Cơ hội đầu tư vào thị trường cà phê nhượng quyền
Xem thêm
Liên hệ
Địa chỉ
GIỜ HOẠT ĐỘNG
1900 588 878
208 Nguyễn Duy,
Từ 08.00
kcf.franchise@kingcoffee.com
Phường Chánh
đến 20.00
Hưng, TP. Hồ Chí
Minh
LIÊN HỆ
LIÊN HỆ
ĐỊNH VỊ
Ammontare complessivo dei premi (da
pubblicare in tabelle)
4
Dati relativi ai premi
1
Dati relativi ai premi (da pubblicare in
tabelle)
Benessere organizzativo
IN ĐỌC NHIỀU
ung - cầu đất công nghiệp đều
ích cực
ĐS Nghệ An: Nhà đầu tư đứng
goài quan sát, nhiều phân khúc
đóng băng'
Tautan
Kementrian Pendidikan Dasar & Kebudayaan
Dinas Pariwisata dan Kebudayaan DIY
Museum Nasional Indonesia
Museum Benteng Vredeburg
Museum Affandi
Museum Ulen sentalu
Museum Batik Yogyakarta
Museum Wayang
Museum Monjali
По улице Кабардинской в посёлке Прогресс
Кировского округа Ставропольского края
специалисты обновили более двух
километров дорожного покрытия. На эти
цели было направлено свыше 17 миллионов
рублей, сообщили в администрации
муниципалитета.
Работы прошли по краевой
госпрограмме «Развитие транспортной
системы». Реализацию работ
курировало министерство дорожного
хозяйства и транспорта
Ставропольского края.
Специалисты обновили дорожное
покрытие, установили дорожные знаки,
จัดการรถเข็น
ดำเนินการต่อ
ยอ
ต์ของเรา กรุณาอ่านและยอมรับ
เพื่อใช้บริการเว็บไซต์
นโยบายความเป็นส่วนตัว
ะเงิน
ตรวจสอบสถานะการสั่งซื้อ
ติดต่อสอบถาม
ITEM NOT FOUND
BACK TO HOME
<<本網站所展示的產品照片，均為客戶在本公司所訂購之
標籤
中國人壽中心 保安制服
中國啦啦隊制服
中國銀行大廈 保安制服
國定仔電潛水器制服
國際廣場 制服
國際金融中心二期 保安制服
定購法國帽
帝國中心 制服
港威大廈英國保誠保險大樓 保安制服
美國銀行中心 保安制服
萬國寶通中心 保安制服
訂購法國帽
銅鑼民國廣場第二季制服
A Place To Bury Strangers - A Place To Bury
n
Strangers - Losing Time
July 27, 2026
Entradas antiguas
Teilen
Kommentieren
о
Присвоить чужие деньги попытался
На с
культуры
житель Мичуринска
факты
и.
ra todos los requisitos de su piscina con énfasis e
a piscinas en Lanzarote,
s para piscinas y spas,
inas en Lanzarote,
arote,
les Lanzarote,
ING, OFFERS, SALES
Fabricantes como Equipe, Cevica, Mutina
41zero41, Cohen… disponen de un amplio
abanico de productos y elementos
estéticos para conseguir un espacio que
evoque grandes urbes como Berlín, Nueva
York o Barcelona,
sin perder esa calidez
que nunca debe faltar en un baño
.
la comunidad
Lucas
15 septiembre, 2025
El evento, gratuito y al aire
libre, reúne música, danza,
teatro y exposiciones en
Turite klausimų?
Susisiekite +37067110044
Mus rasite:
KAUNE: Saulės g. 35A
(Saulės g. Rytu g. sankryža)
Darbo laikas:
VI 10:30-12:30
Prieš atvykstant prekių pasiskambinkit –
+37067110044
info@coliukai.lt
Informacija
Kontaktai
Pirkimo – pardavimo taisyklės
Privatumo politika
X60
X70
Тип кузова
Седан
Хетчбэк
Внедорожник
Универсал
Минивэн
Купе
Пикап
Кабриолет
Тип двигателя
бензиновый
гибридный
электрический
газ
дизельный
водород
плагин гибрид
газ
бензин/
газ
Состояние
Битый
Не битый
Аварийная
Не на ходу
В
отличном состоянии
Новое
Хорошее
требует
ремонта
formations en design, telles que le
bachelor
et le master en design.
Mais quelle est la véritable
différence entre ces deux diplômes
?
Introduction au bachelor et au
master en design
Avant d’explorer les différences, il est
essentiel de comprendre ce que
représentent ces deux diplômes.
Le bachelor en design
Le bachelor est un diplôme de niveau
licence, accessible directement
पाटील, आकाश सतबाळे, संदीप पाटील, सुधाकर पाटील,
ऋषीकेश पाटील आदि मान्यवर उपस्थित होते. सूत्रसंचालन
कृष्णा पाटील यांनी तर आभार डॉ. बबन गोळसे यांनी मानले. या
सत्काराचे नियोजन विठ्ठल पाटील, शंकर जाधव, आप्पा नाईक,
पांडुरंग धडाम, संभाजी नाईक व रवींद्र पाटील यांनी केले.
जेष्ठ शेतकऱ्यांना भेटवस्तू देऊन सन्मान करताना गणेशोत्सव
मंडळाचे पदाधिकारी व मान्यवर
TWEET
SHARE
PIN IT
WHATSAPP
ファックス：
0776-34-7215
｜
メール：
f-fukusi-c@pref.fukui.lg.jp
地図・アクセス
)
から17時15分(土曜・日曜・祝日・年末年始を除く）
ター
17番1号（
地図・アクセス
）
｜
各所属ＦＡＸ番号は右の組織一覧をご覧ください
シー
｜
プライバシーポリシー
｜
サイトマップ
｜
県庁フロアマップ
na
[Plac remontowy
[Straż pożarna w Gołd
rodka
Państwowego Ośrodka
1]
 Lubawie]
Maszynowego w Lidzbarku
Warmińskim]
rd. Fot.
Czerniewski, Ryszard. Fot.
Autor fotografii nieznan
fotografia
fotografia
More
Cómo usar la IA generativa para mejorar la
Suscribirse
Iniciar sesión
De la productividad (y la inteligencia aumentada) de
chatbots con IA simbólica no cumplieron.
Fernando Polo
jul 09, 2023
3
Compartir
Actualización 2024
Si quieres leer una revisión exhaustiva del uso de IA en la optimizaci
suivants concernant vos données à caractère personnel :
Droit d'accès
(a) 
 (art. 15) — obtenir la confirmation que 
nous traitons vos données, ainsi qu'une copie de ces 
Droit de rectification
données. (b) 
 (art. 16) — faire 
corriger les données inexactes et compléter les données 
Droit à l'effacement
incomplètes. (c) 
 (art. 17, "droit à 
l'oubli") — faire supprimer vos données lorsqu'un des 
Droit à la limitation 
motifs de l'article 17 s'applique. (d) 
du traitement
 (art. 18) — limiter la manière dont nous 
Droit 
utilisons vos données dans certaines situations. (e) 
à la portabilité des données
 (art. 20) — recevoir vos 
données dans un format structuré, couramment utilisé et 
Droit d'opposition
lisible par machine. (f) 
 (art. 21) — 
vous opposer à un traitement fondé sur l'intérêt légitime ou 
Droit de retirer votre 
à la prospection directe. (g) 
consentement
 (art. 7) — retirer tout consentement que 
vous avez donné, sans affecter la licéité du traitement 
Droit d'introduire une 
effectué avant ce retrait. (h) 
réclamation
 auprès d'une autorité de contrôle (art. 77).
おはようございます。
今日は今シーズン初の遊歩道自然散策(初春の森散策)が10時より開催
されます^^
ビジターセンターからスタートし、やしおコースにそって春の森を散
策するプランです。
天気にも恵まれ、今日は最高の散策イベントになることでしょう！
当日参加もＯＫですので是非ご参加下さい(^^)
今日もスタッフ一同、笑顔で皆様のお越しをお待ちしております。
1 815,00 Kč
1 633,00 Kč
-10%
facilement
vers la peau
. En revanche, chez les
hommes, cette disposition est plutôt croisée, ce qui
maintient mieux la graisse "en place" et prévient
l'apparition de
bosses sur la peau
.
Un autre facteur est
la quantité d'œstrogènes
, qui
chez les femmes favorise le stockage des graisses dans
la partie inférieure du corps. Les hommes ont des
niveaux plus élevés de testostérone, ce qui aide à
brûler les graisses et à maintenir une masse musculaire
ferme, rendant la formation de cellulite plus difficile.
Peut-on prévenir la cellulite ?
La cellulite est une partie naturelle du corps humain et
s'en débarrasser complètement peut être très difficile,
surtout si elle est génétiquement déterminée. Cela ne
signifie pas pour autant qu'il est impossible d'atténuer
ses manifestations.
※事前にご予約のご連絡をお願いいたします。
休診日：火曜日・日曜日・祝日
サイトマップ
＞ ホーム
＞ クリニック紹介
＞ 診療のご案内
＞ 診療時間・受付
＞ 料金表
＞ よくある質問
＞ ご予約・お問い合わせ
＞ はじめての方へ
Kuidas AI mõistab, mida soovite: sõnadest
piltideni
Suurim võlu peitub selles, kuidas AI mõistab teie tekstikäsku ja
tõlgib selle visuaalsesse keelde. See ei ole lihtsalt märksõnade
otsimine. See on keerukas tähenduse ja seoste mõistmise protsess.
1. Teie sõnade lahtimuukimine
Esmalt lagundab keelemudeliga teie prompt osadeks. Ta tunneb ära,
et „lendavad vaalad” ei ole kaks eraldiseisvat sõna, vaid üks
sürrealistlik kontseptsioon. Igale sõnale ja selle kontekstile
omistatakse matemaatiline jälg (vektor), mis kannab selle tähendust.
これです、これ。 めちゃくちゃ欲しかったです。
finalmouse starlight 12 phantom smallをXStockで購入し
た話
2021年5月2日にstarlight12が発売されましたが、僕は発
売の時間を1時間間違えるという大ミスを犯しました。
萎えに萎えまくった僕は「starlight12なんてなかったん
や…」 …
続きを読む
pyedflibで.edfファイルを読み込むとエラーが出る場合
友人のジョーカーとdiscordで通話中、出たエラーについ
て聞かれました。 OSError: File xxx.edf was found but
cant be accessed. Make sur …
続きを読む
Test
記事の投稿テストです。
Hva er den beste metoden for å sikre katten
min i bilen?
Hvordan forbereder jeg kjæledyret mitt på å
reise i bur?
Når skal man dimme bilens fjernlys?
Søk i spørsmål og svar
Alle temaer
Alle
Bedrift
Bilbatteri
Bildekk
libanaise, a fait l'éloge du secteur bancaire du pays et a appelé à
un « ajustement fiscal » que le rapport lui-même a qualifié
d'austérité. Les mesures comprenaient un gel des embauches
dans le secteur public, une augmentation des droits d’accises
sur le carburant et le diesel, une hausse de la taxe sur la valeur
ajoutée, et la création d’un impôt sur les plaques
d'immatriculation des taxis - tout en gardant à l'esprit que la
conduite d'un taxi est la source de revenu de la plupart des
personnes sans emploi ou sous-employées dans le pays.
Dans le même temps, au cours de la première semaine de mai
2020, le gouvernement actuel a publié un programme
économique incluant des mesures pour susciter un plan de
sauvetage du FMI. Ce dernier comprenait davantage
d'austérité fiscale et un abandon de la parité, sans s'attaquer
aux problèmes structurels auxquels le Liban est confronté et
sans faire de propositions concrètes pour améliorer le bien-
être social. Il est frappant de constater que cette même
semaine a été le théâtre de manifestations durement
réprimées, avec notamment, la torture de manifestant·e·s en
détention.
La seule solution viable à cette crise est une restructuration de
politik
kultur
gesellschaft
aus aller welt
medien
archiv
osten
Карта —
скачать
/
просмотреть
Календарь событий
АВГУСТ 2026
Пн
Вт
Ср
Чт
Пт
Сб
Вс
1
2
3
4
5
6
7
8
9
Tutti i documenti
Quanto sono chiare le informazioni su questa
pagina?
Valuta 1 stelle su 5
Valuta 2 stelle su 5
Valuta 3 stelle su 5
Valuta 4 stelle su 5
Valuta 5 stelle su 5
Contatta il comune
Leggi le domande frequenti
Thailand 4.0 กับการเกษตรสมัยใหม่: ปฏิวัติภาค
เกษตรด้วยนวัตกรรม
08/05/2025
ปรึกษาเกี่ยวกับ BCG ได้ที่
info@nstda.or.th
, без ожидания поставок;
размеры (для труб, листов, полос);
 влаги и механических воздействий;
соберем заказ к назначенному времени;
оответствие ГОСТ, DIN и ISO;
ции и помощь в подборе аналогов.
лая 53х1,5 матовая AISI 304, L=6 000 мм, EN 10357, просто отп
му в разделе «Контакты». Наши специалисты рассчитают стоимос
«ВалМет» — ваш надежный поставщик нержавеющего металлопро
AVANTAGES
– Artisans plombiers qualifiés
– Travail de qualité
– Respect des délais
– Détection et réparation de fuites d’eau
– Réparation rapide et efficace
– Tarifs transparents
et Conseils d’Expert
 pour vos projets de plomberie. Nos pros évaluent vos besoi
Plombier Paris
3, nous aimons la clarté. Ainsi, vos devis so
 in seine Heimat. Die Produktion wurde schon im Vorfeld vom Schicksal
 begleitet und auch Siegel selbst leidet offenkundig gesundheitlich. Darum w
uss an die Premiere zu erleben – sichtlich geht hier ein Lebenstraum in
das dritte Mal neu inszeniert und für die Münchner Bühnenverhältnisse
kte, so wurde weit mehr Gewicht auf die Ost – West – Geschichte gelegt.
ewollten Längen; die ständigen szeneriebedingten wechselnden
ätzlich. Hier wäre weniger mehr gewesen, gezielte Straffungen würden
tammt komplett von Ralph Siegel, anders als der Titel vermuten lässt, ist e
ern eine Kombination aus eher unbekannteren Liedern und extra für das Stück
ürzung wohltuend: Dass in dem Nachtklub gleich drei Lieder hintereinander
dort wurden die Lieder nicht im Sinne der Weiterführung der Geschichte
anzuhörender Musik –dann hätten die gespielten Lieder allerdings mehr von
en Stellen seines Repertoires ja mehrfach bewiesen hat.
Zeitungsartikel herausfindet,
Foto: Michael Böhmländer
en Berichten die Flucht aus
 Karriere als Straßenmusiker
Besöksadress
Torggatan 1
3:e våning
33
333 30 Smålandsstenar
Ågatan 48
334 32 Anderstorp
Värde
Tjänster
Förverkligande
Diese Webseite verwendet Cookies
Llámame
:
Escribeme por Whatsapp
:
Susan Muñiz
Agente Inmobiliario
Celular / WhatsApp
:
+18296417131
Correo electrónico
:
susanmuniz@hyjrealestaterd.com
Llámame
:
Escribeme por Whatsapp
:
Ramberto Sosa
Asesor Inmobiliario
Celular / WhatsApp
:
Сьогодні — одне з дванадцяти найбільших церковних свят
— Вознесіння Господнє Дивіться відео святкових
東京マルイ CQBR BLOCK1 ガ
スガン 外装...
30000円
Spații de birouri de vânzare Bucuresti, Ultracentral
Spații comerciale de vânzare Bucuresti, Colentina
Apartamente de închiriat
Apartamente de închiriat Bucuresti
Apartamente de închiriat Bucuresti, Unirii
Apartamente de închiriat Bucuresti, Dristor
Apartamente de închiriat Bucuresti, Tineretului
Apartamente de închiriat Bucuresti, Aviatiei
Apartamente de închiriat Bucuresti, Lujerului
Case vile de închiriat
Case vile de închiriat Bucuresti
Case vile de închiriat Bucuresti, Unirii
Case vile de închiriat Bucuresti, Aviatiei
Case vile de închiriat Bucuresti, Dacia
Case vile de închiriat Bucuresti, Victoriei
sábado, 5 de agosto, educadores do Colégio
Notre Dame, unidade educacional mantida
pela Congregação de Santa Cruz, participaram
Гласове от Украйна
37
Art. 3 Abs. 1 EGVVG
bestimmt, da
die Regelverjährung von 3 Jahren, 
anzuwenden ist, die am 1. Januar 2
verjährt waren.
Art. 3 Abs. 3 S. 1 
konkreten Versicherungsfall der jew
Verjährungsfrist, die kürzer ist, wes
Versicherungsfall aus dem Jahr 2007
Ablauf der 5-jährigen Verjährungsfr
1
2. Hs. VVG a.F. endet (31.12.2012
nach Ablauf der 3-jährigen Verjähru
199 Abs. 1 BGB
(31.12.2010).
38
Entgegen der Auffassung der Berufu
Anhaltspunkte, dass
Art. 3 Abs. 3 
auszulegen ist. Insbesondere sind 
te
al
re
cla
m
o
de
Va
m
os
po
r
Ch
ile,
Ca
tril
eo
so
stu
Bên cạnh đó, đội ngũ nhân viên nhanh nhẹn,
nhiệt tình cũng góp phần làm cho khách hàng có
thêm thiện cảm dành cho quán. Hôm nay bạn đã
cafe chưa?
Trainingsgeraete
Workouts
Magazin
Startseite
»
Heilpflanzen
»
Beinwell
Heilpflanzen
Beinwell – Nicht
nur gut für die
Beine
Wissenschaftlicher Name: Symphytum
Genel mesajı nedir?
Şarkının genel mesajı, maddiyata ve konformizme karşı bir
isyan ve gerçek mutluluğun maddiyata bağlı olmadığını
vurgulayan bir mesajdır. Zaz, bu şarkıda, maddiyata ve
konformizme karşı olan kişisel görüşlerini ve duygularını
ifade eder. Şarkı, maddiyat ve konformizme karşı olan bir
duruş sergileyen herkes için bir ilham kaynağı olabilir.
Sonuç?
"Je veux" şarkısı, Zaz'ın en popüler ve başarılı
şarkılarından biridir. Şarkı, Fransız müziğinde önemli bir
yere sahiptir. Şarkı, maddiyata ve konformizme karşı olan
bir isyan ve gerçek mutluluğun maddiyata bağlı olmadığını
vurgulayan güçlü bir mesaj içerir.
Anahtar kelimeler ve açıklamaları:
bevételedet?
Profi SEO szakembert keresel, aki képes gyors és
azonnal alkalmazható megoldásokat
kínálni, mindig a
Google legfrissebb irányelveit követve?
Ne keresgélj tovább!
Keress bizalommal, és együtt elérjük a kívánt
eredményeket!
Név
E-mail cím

■ Task objective
Retype, exactly and in full, the lines above from the one containing "aus aller welt" through the one containing "Contatta il comune".

■ Solution for this problem
aus aller welt
medien
archiv
osten
Карта —
скачать
/
просмотреть
Календарь событий
АВГУСТ 2026
Пн
Вт
Ср
Чт
Пт
Сб
Вс
1
2
3
4
5
6
7
8
9
Tutti i documenti
Quanto sono chiare le informazioni su questa
pagina?
Valuta 1 stelle su 5
Valuta 2 stelle su 5
Valuta 3 stelle su 5
Valuta 4 stelle su 5
Valuta 5 stelle su 5
Contatta il comune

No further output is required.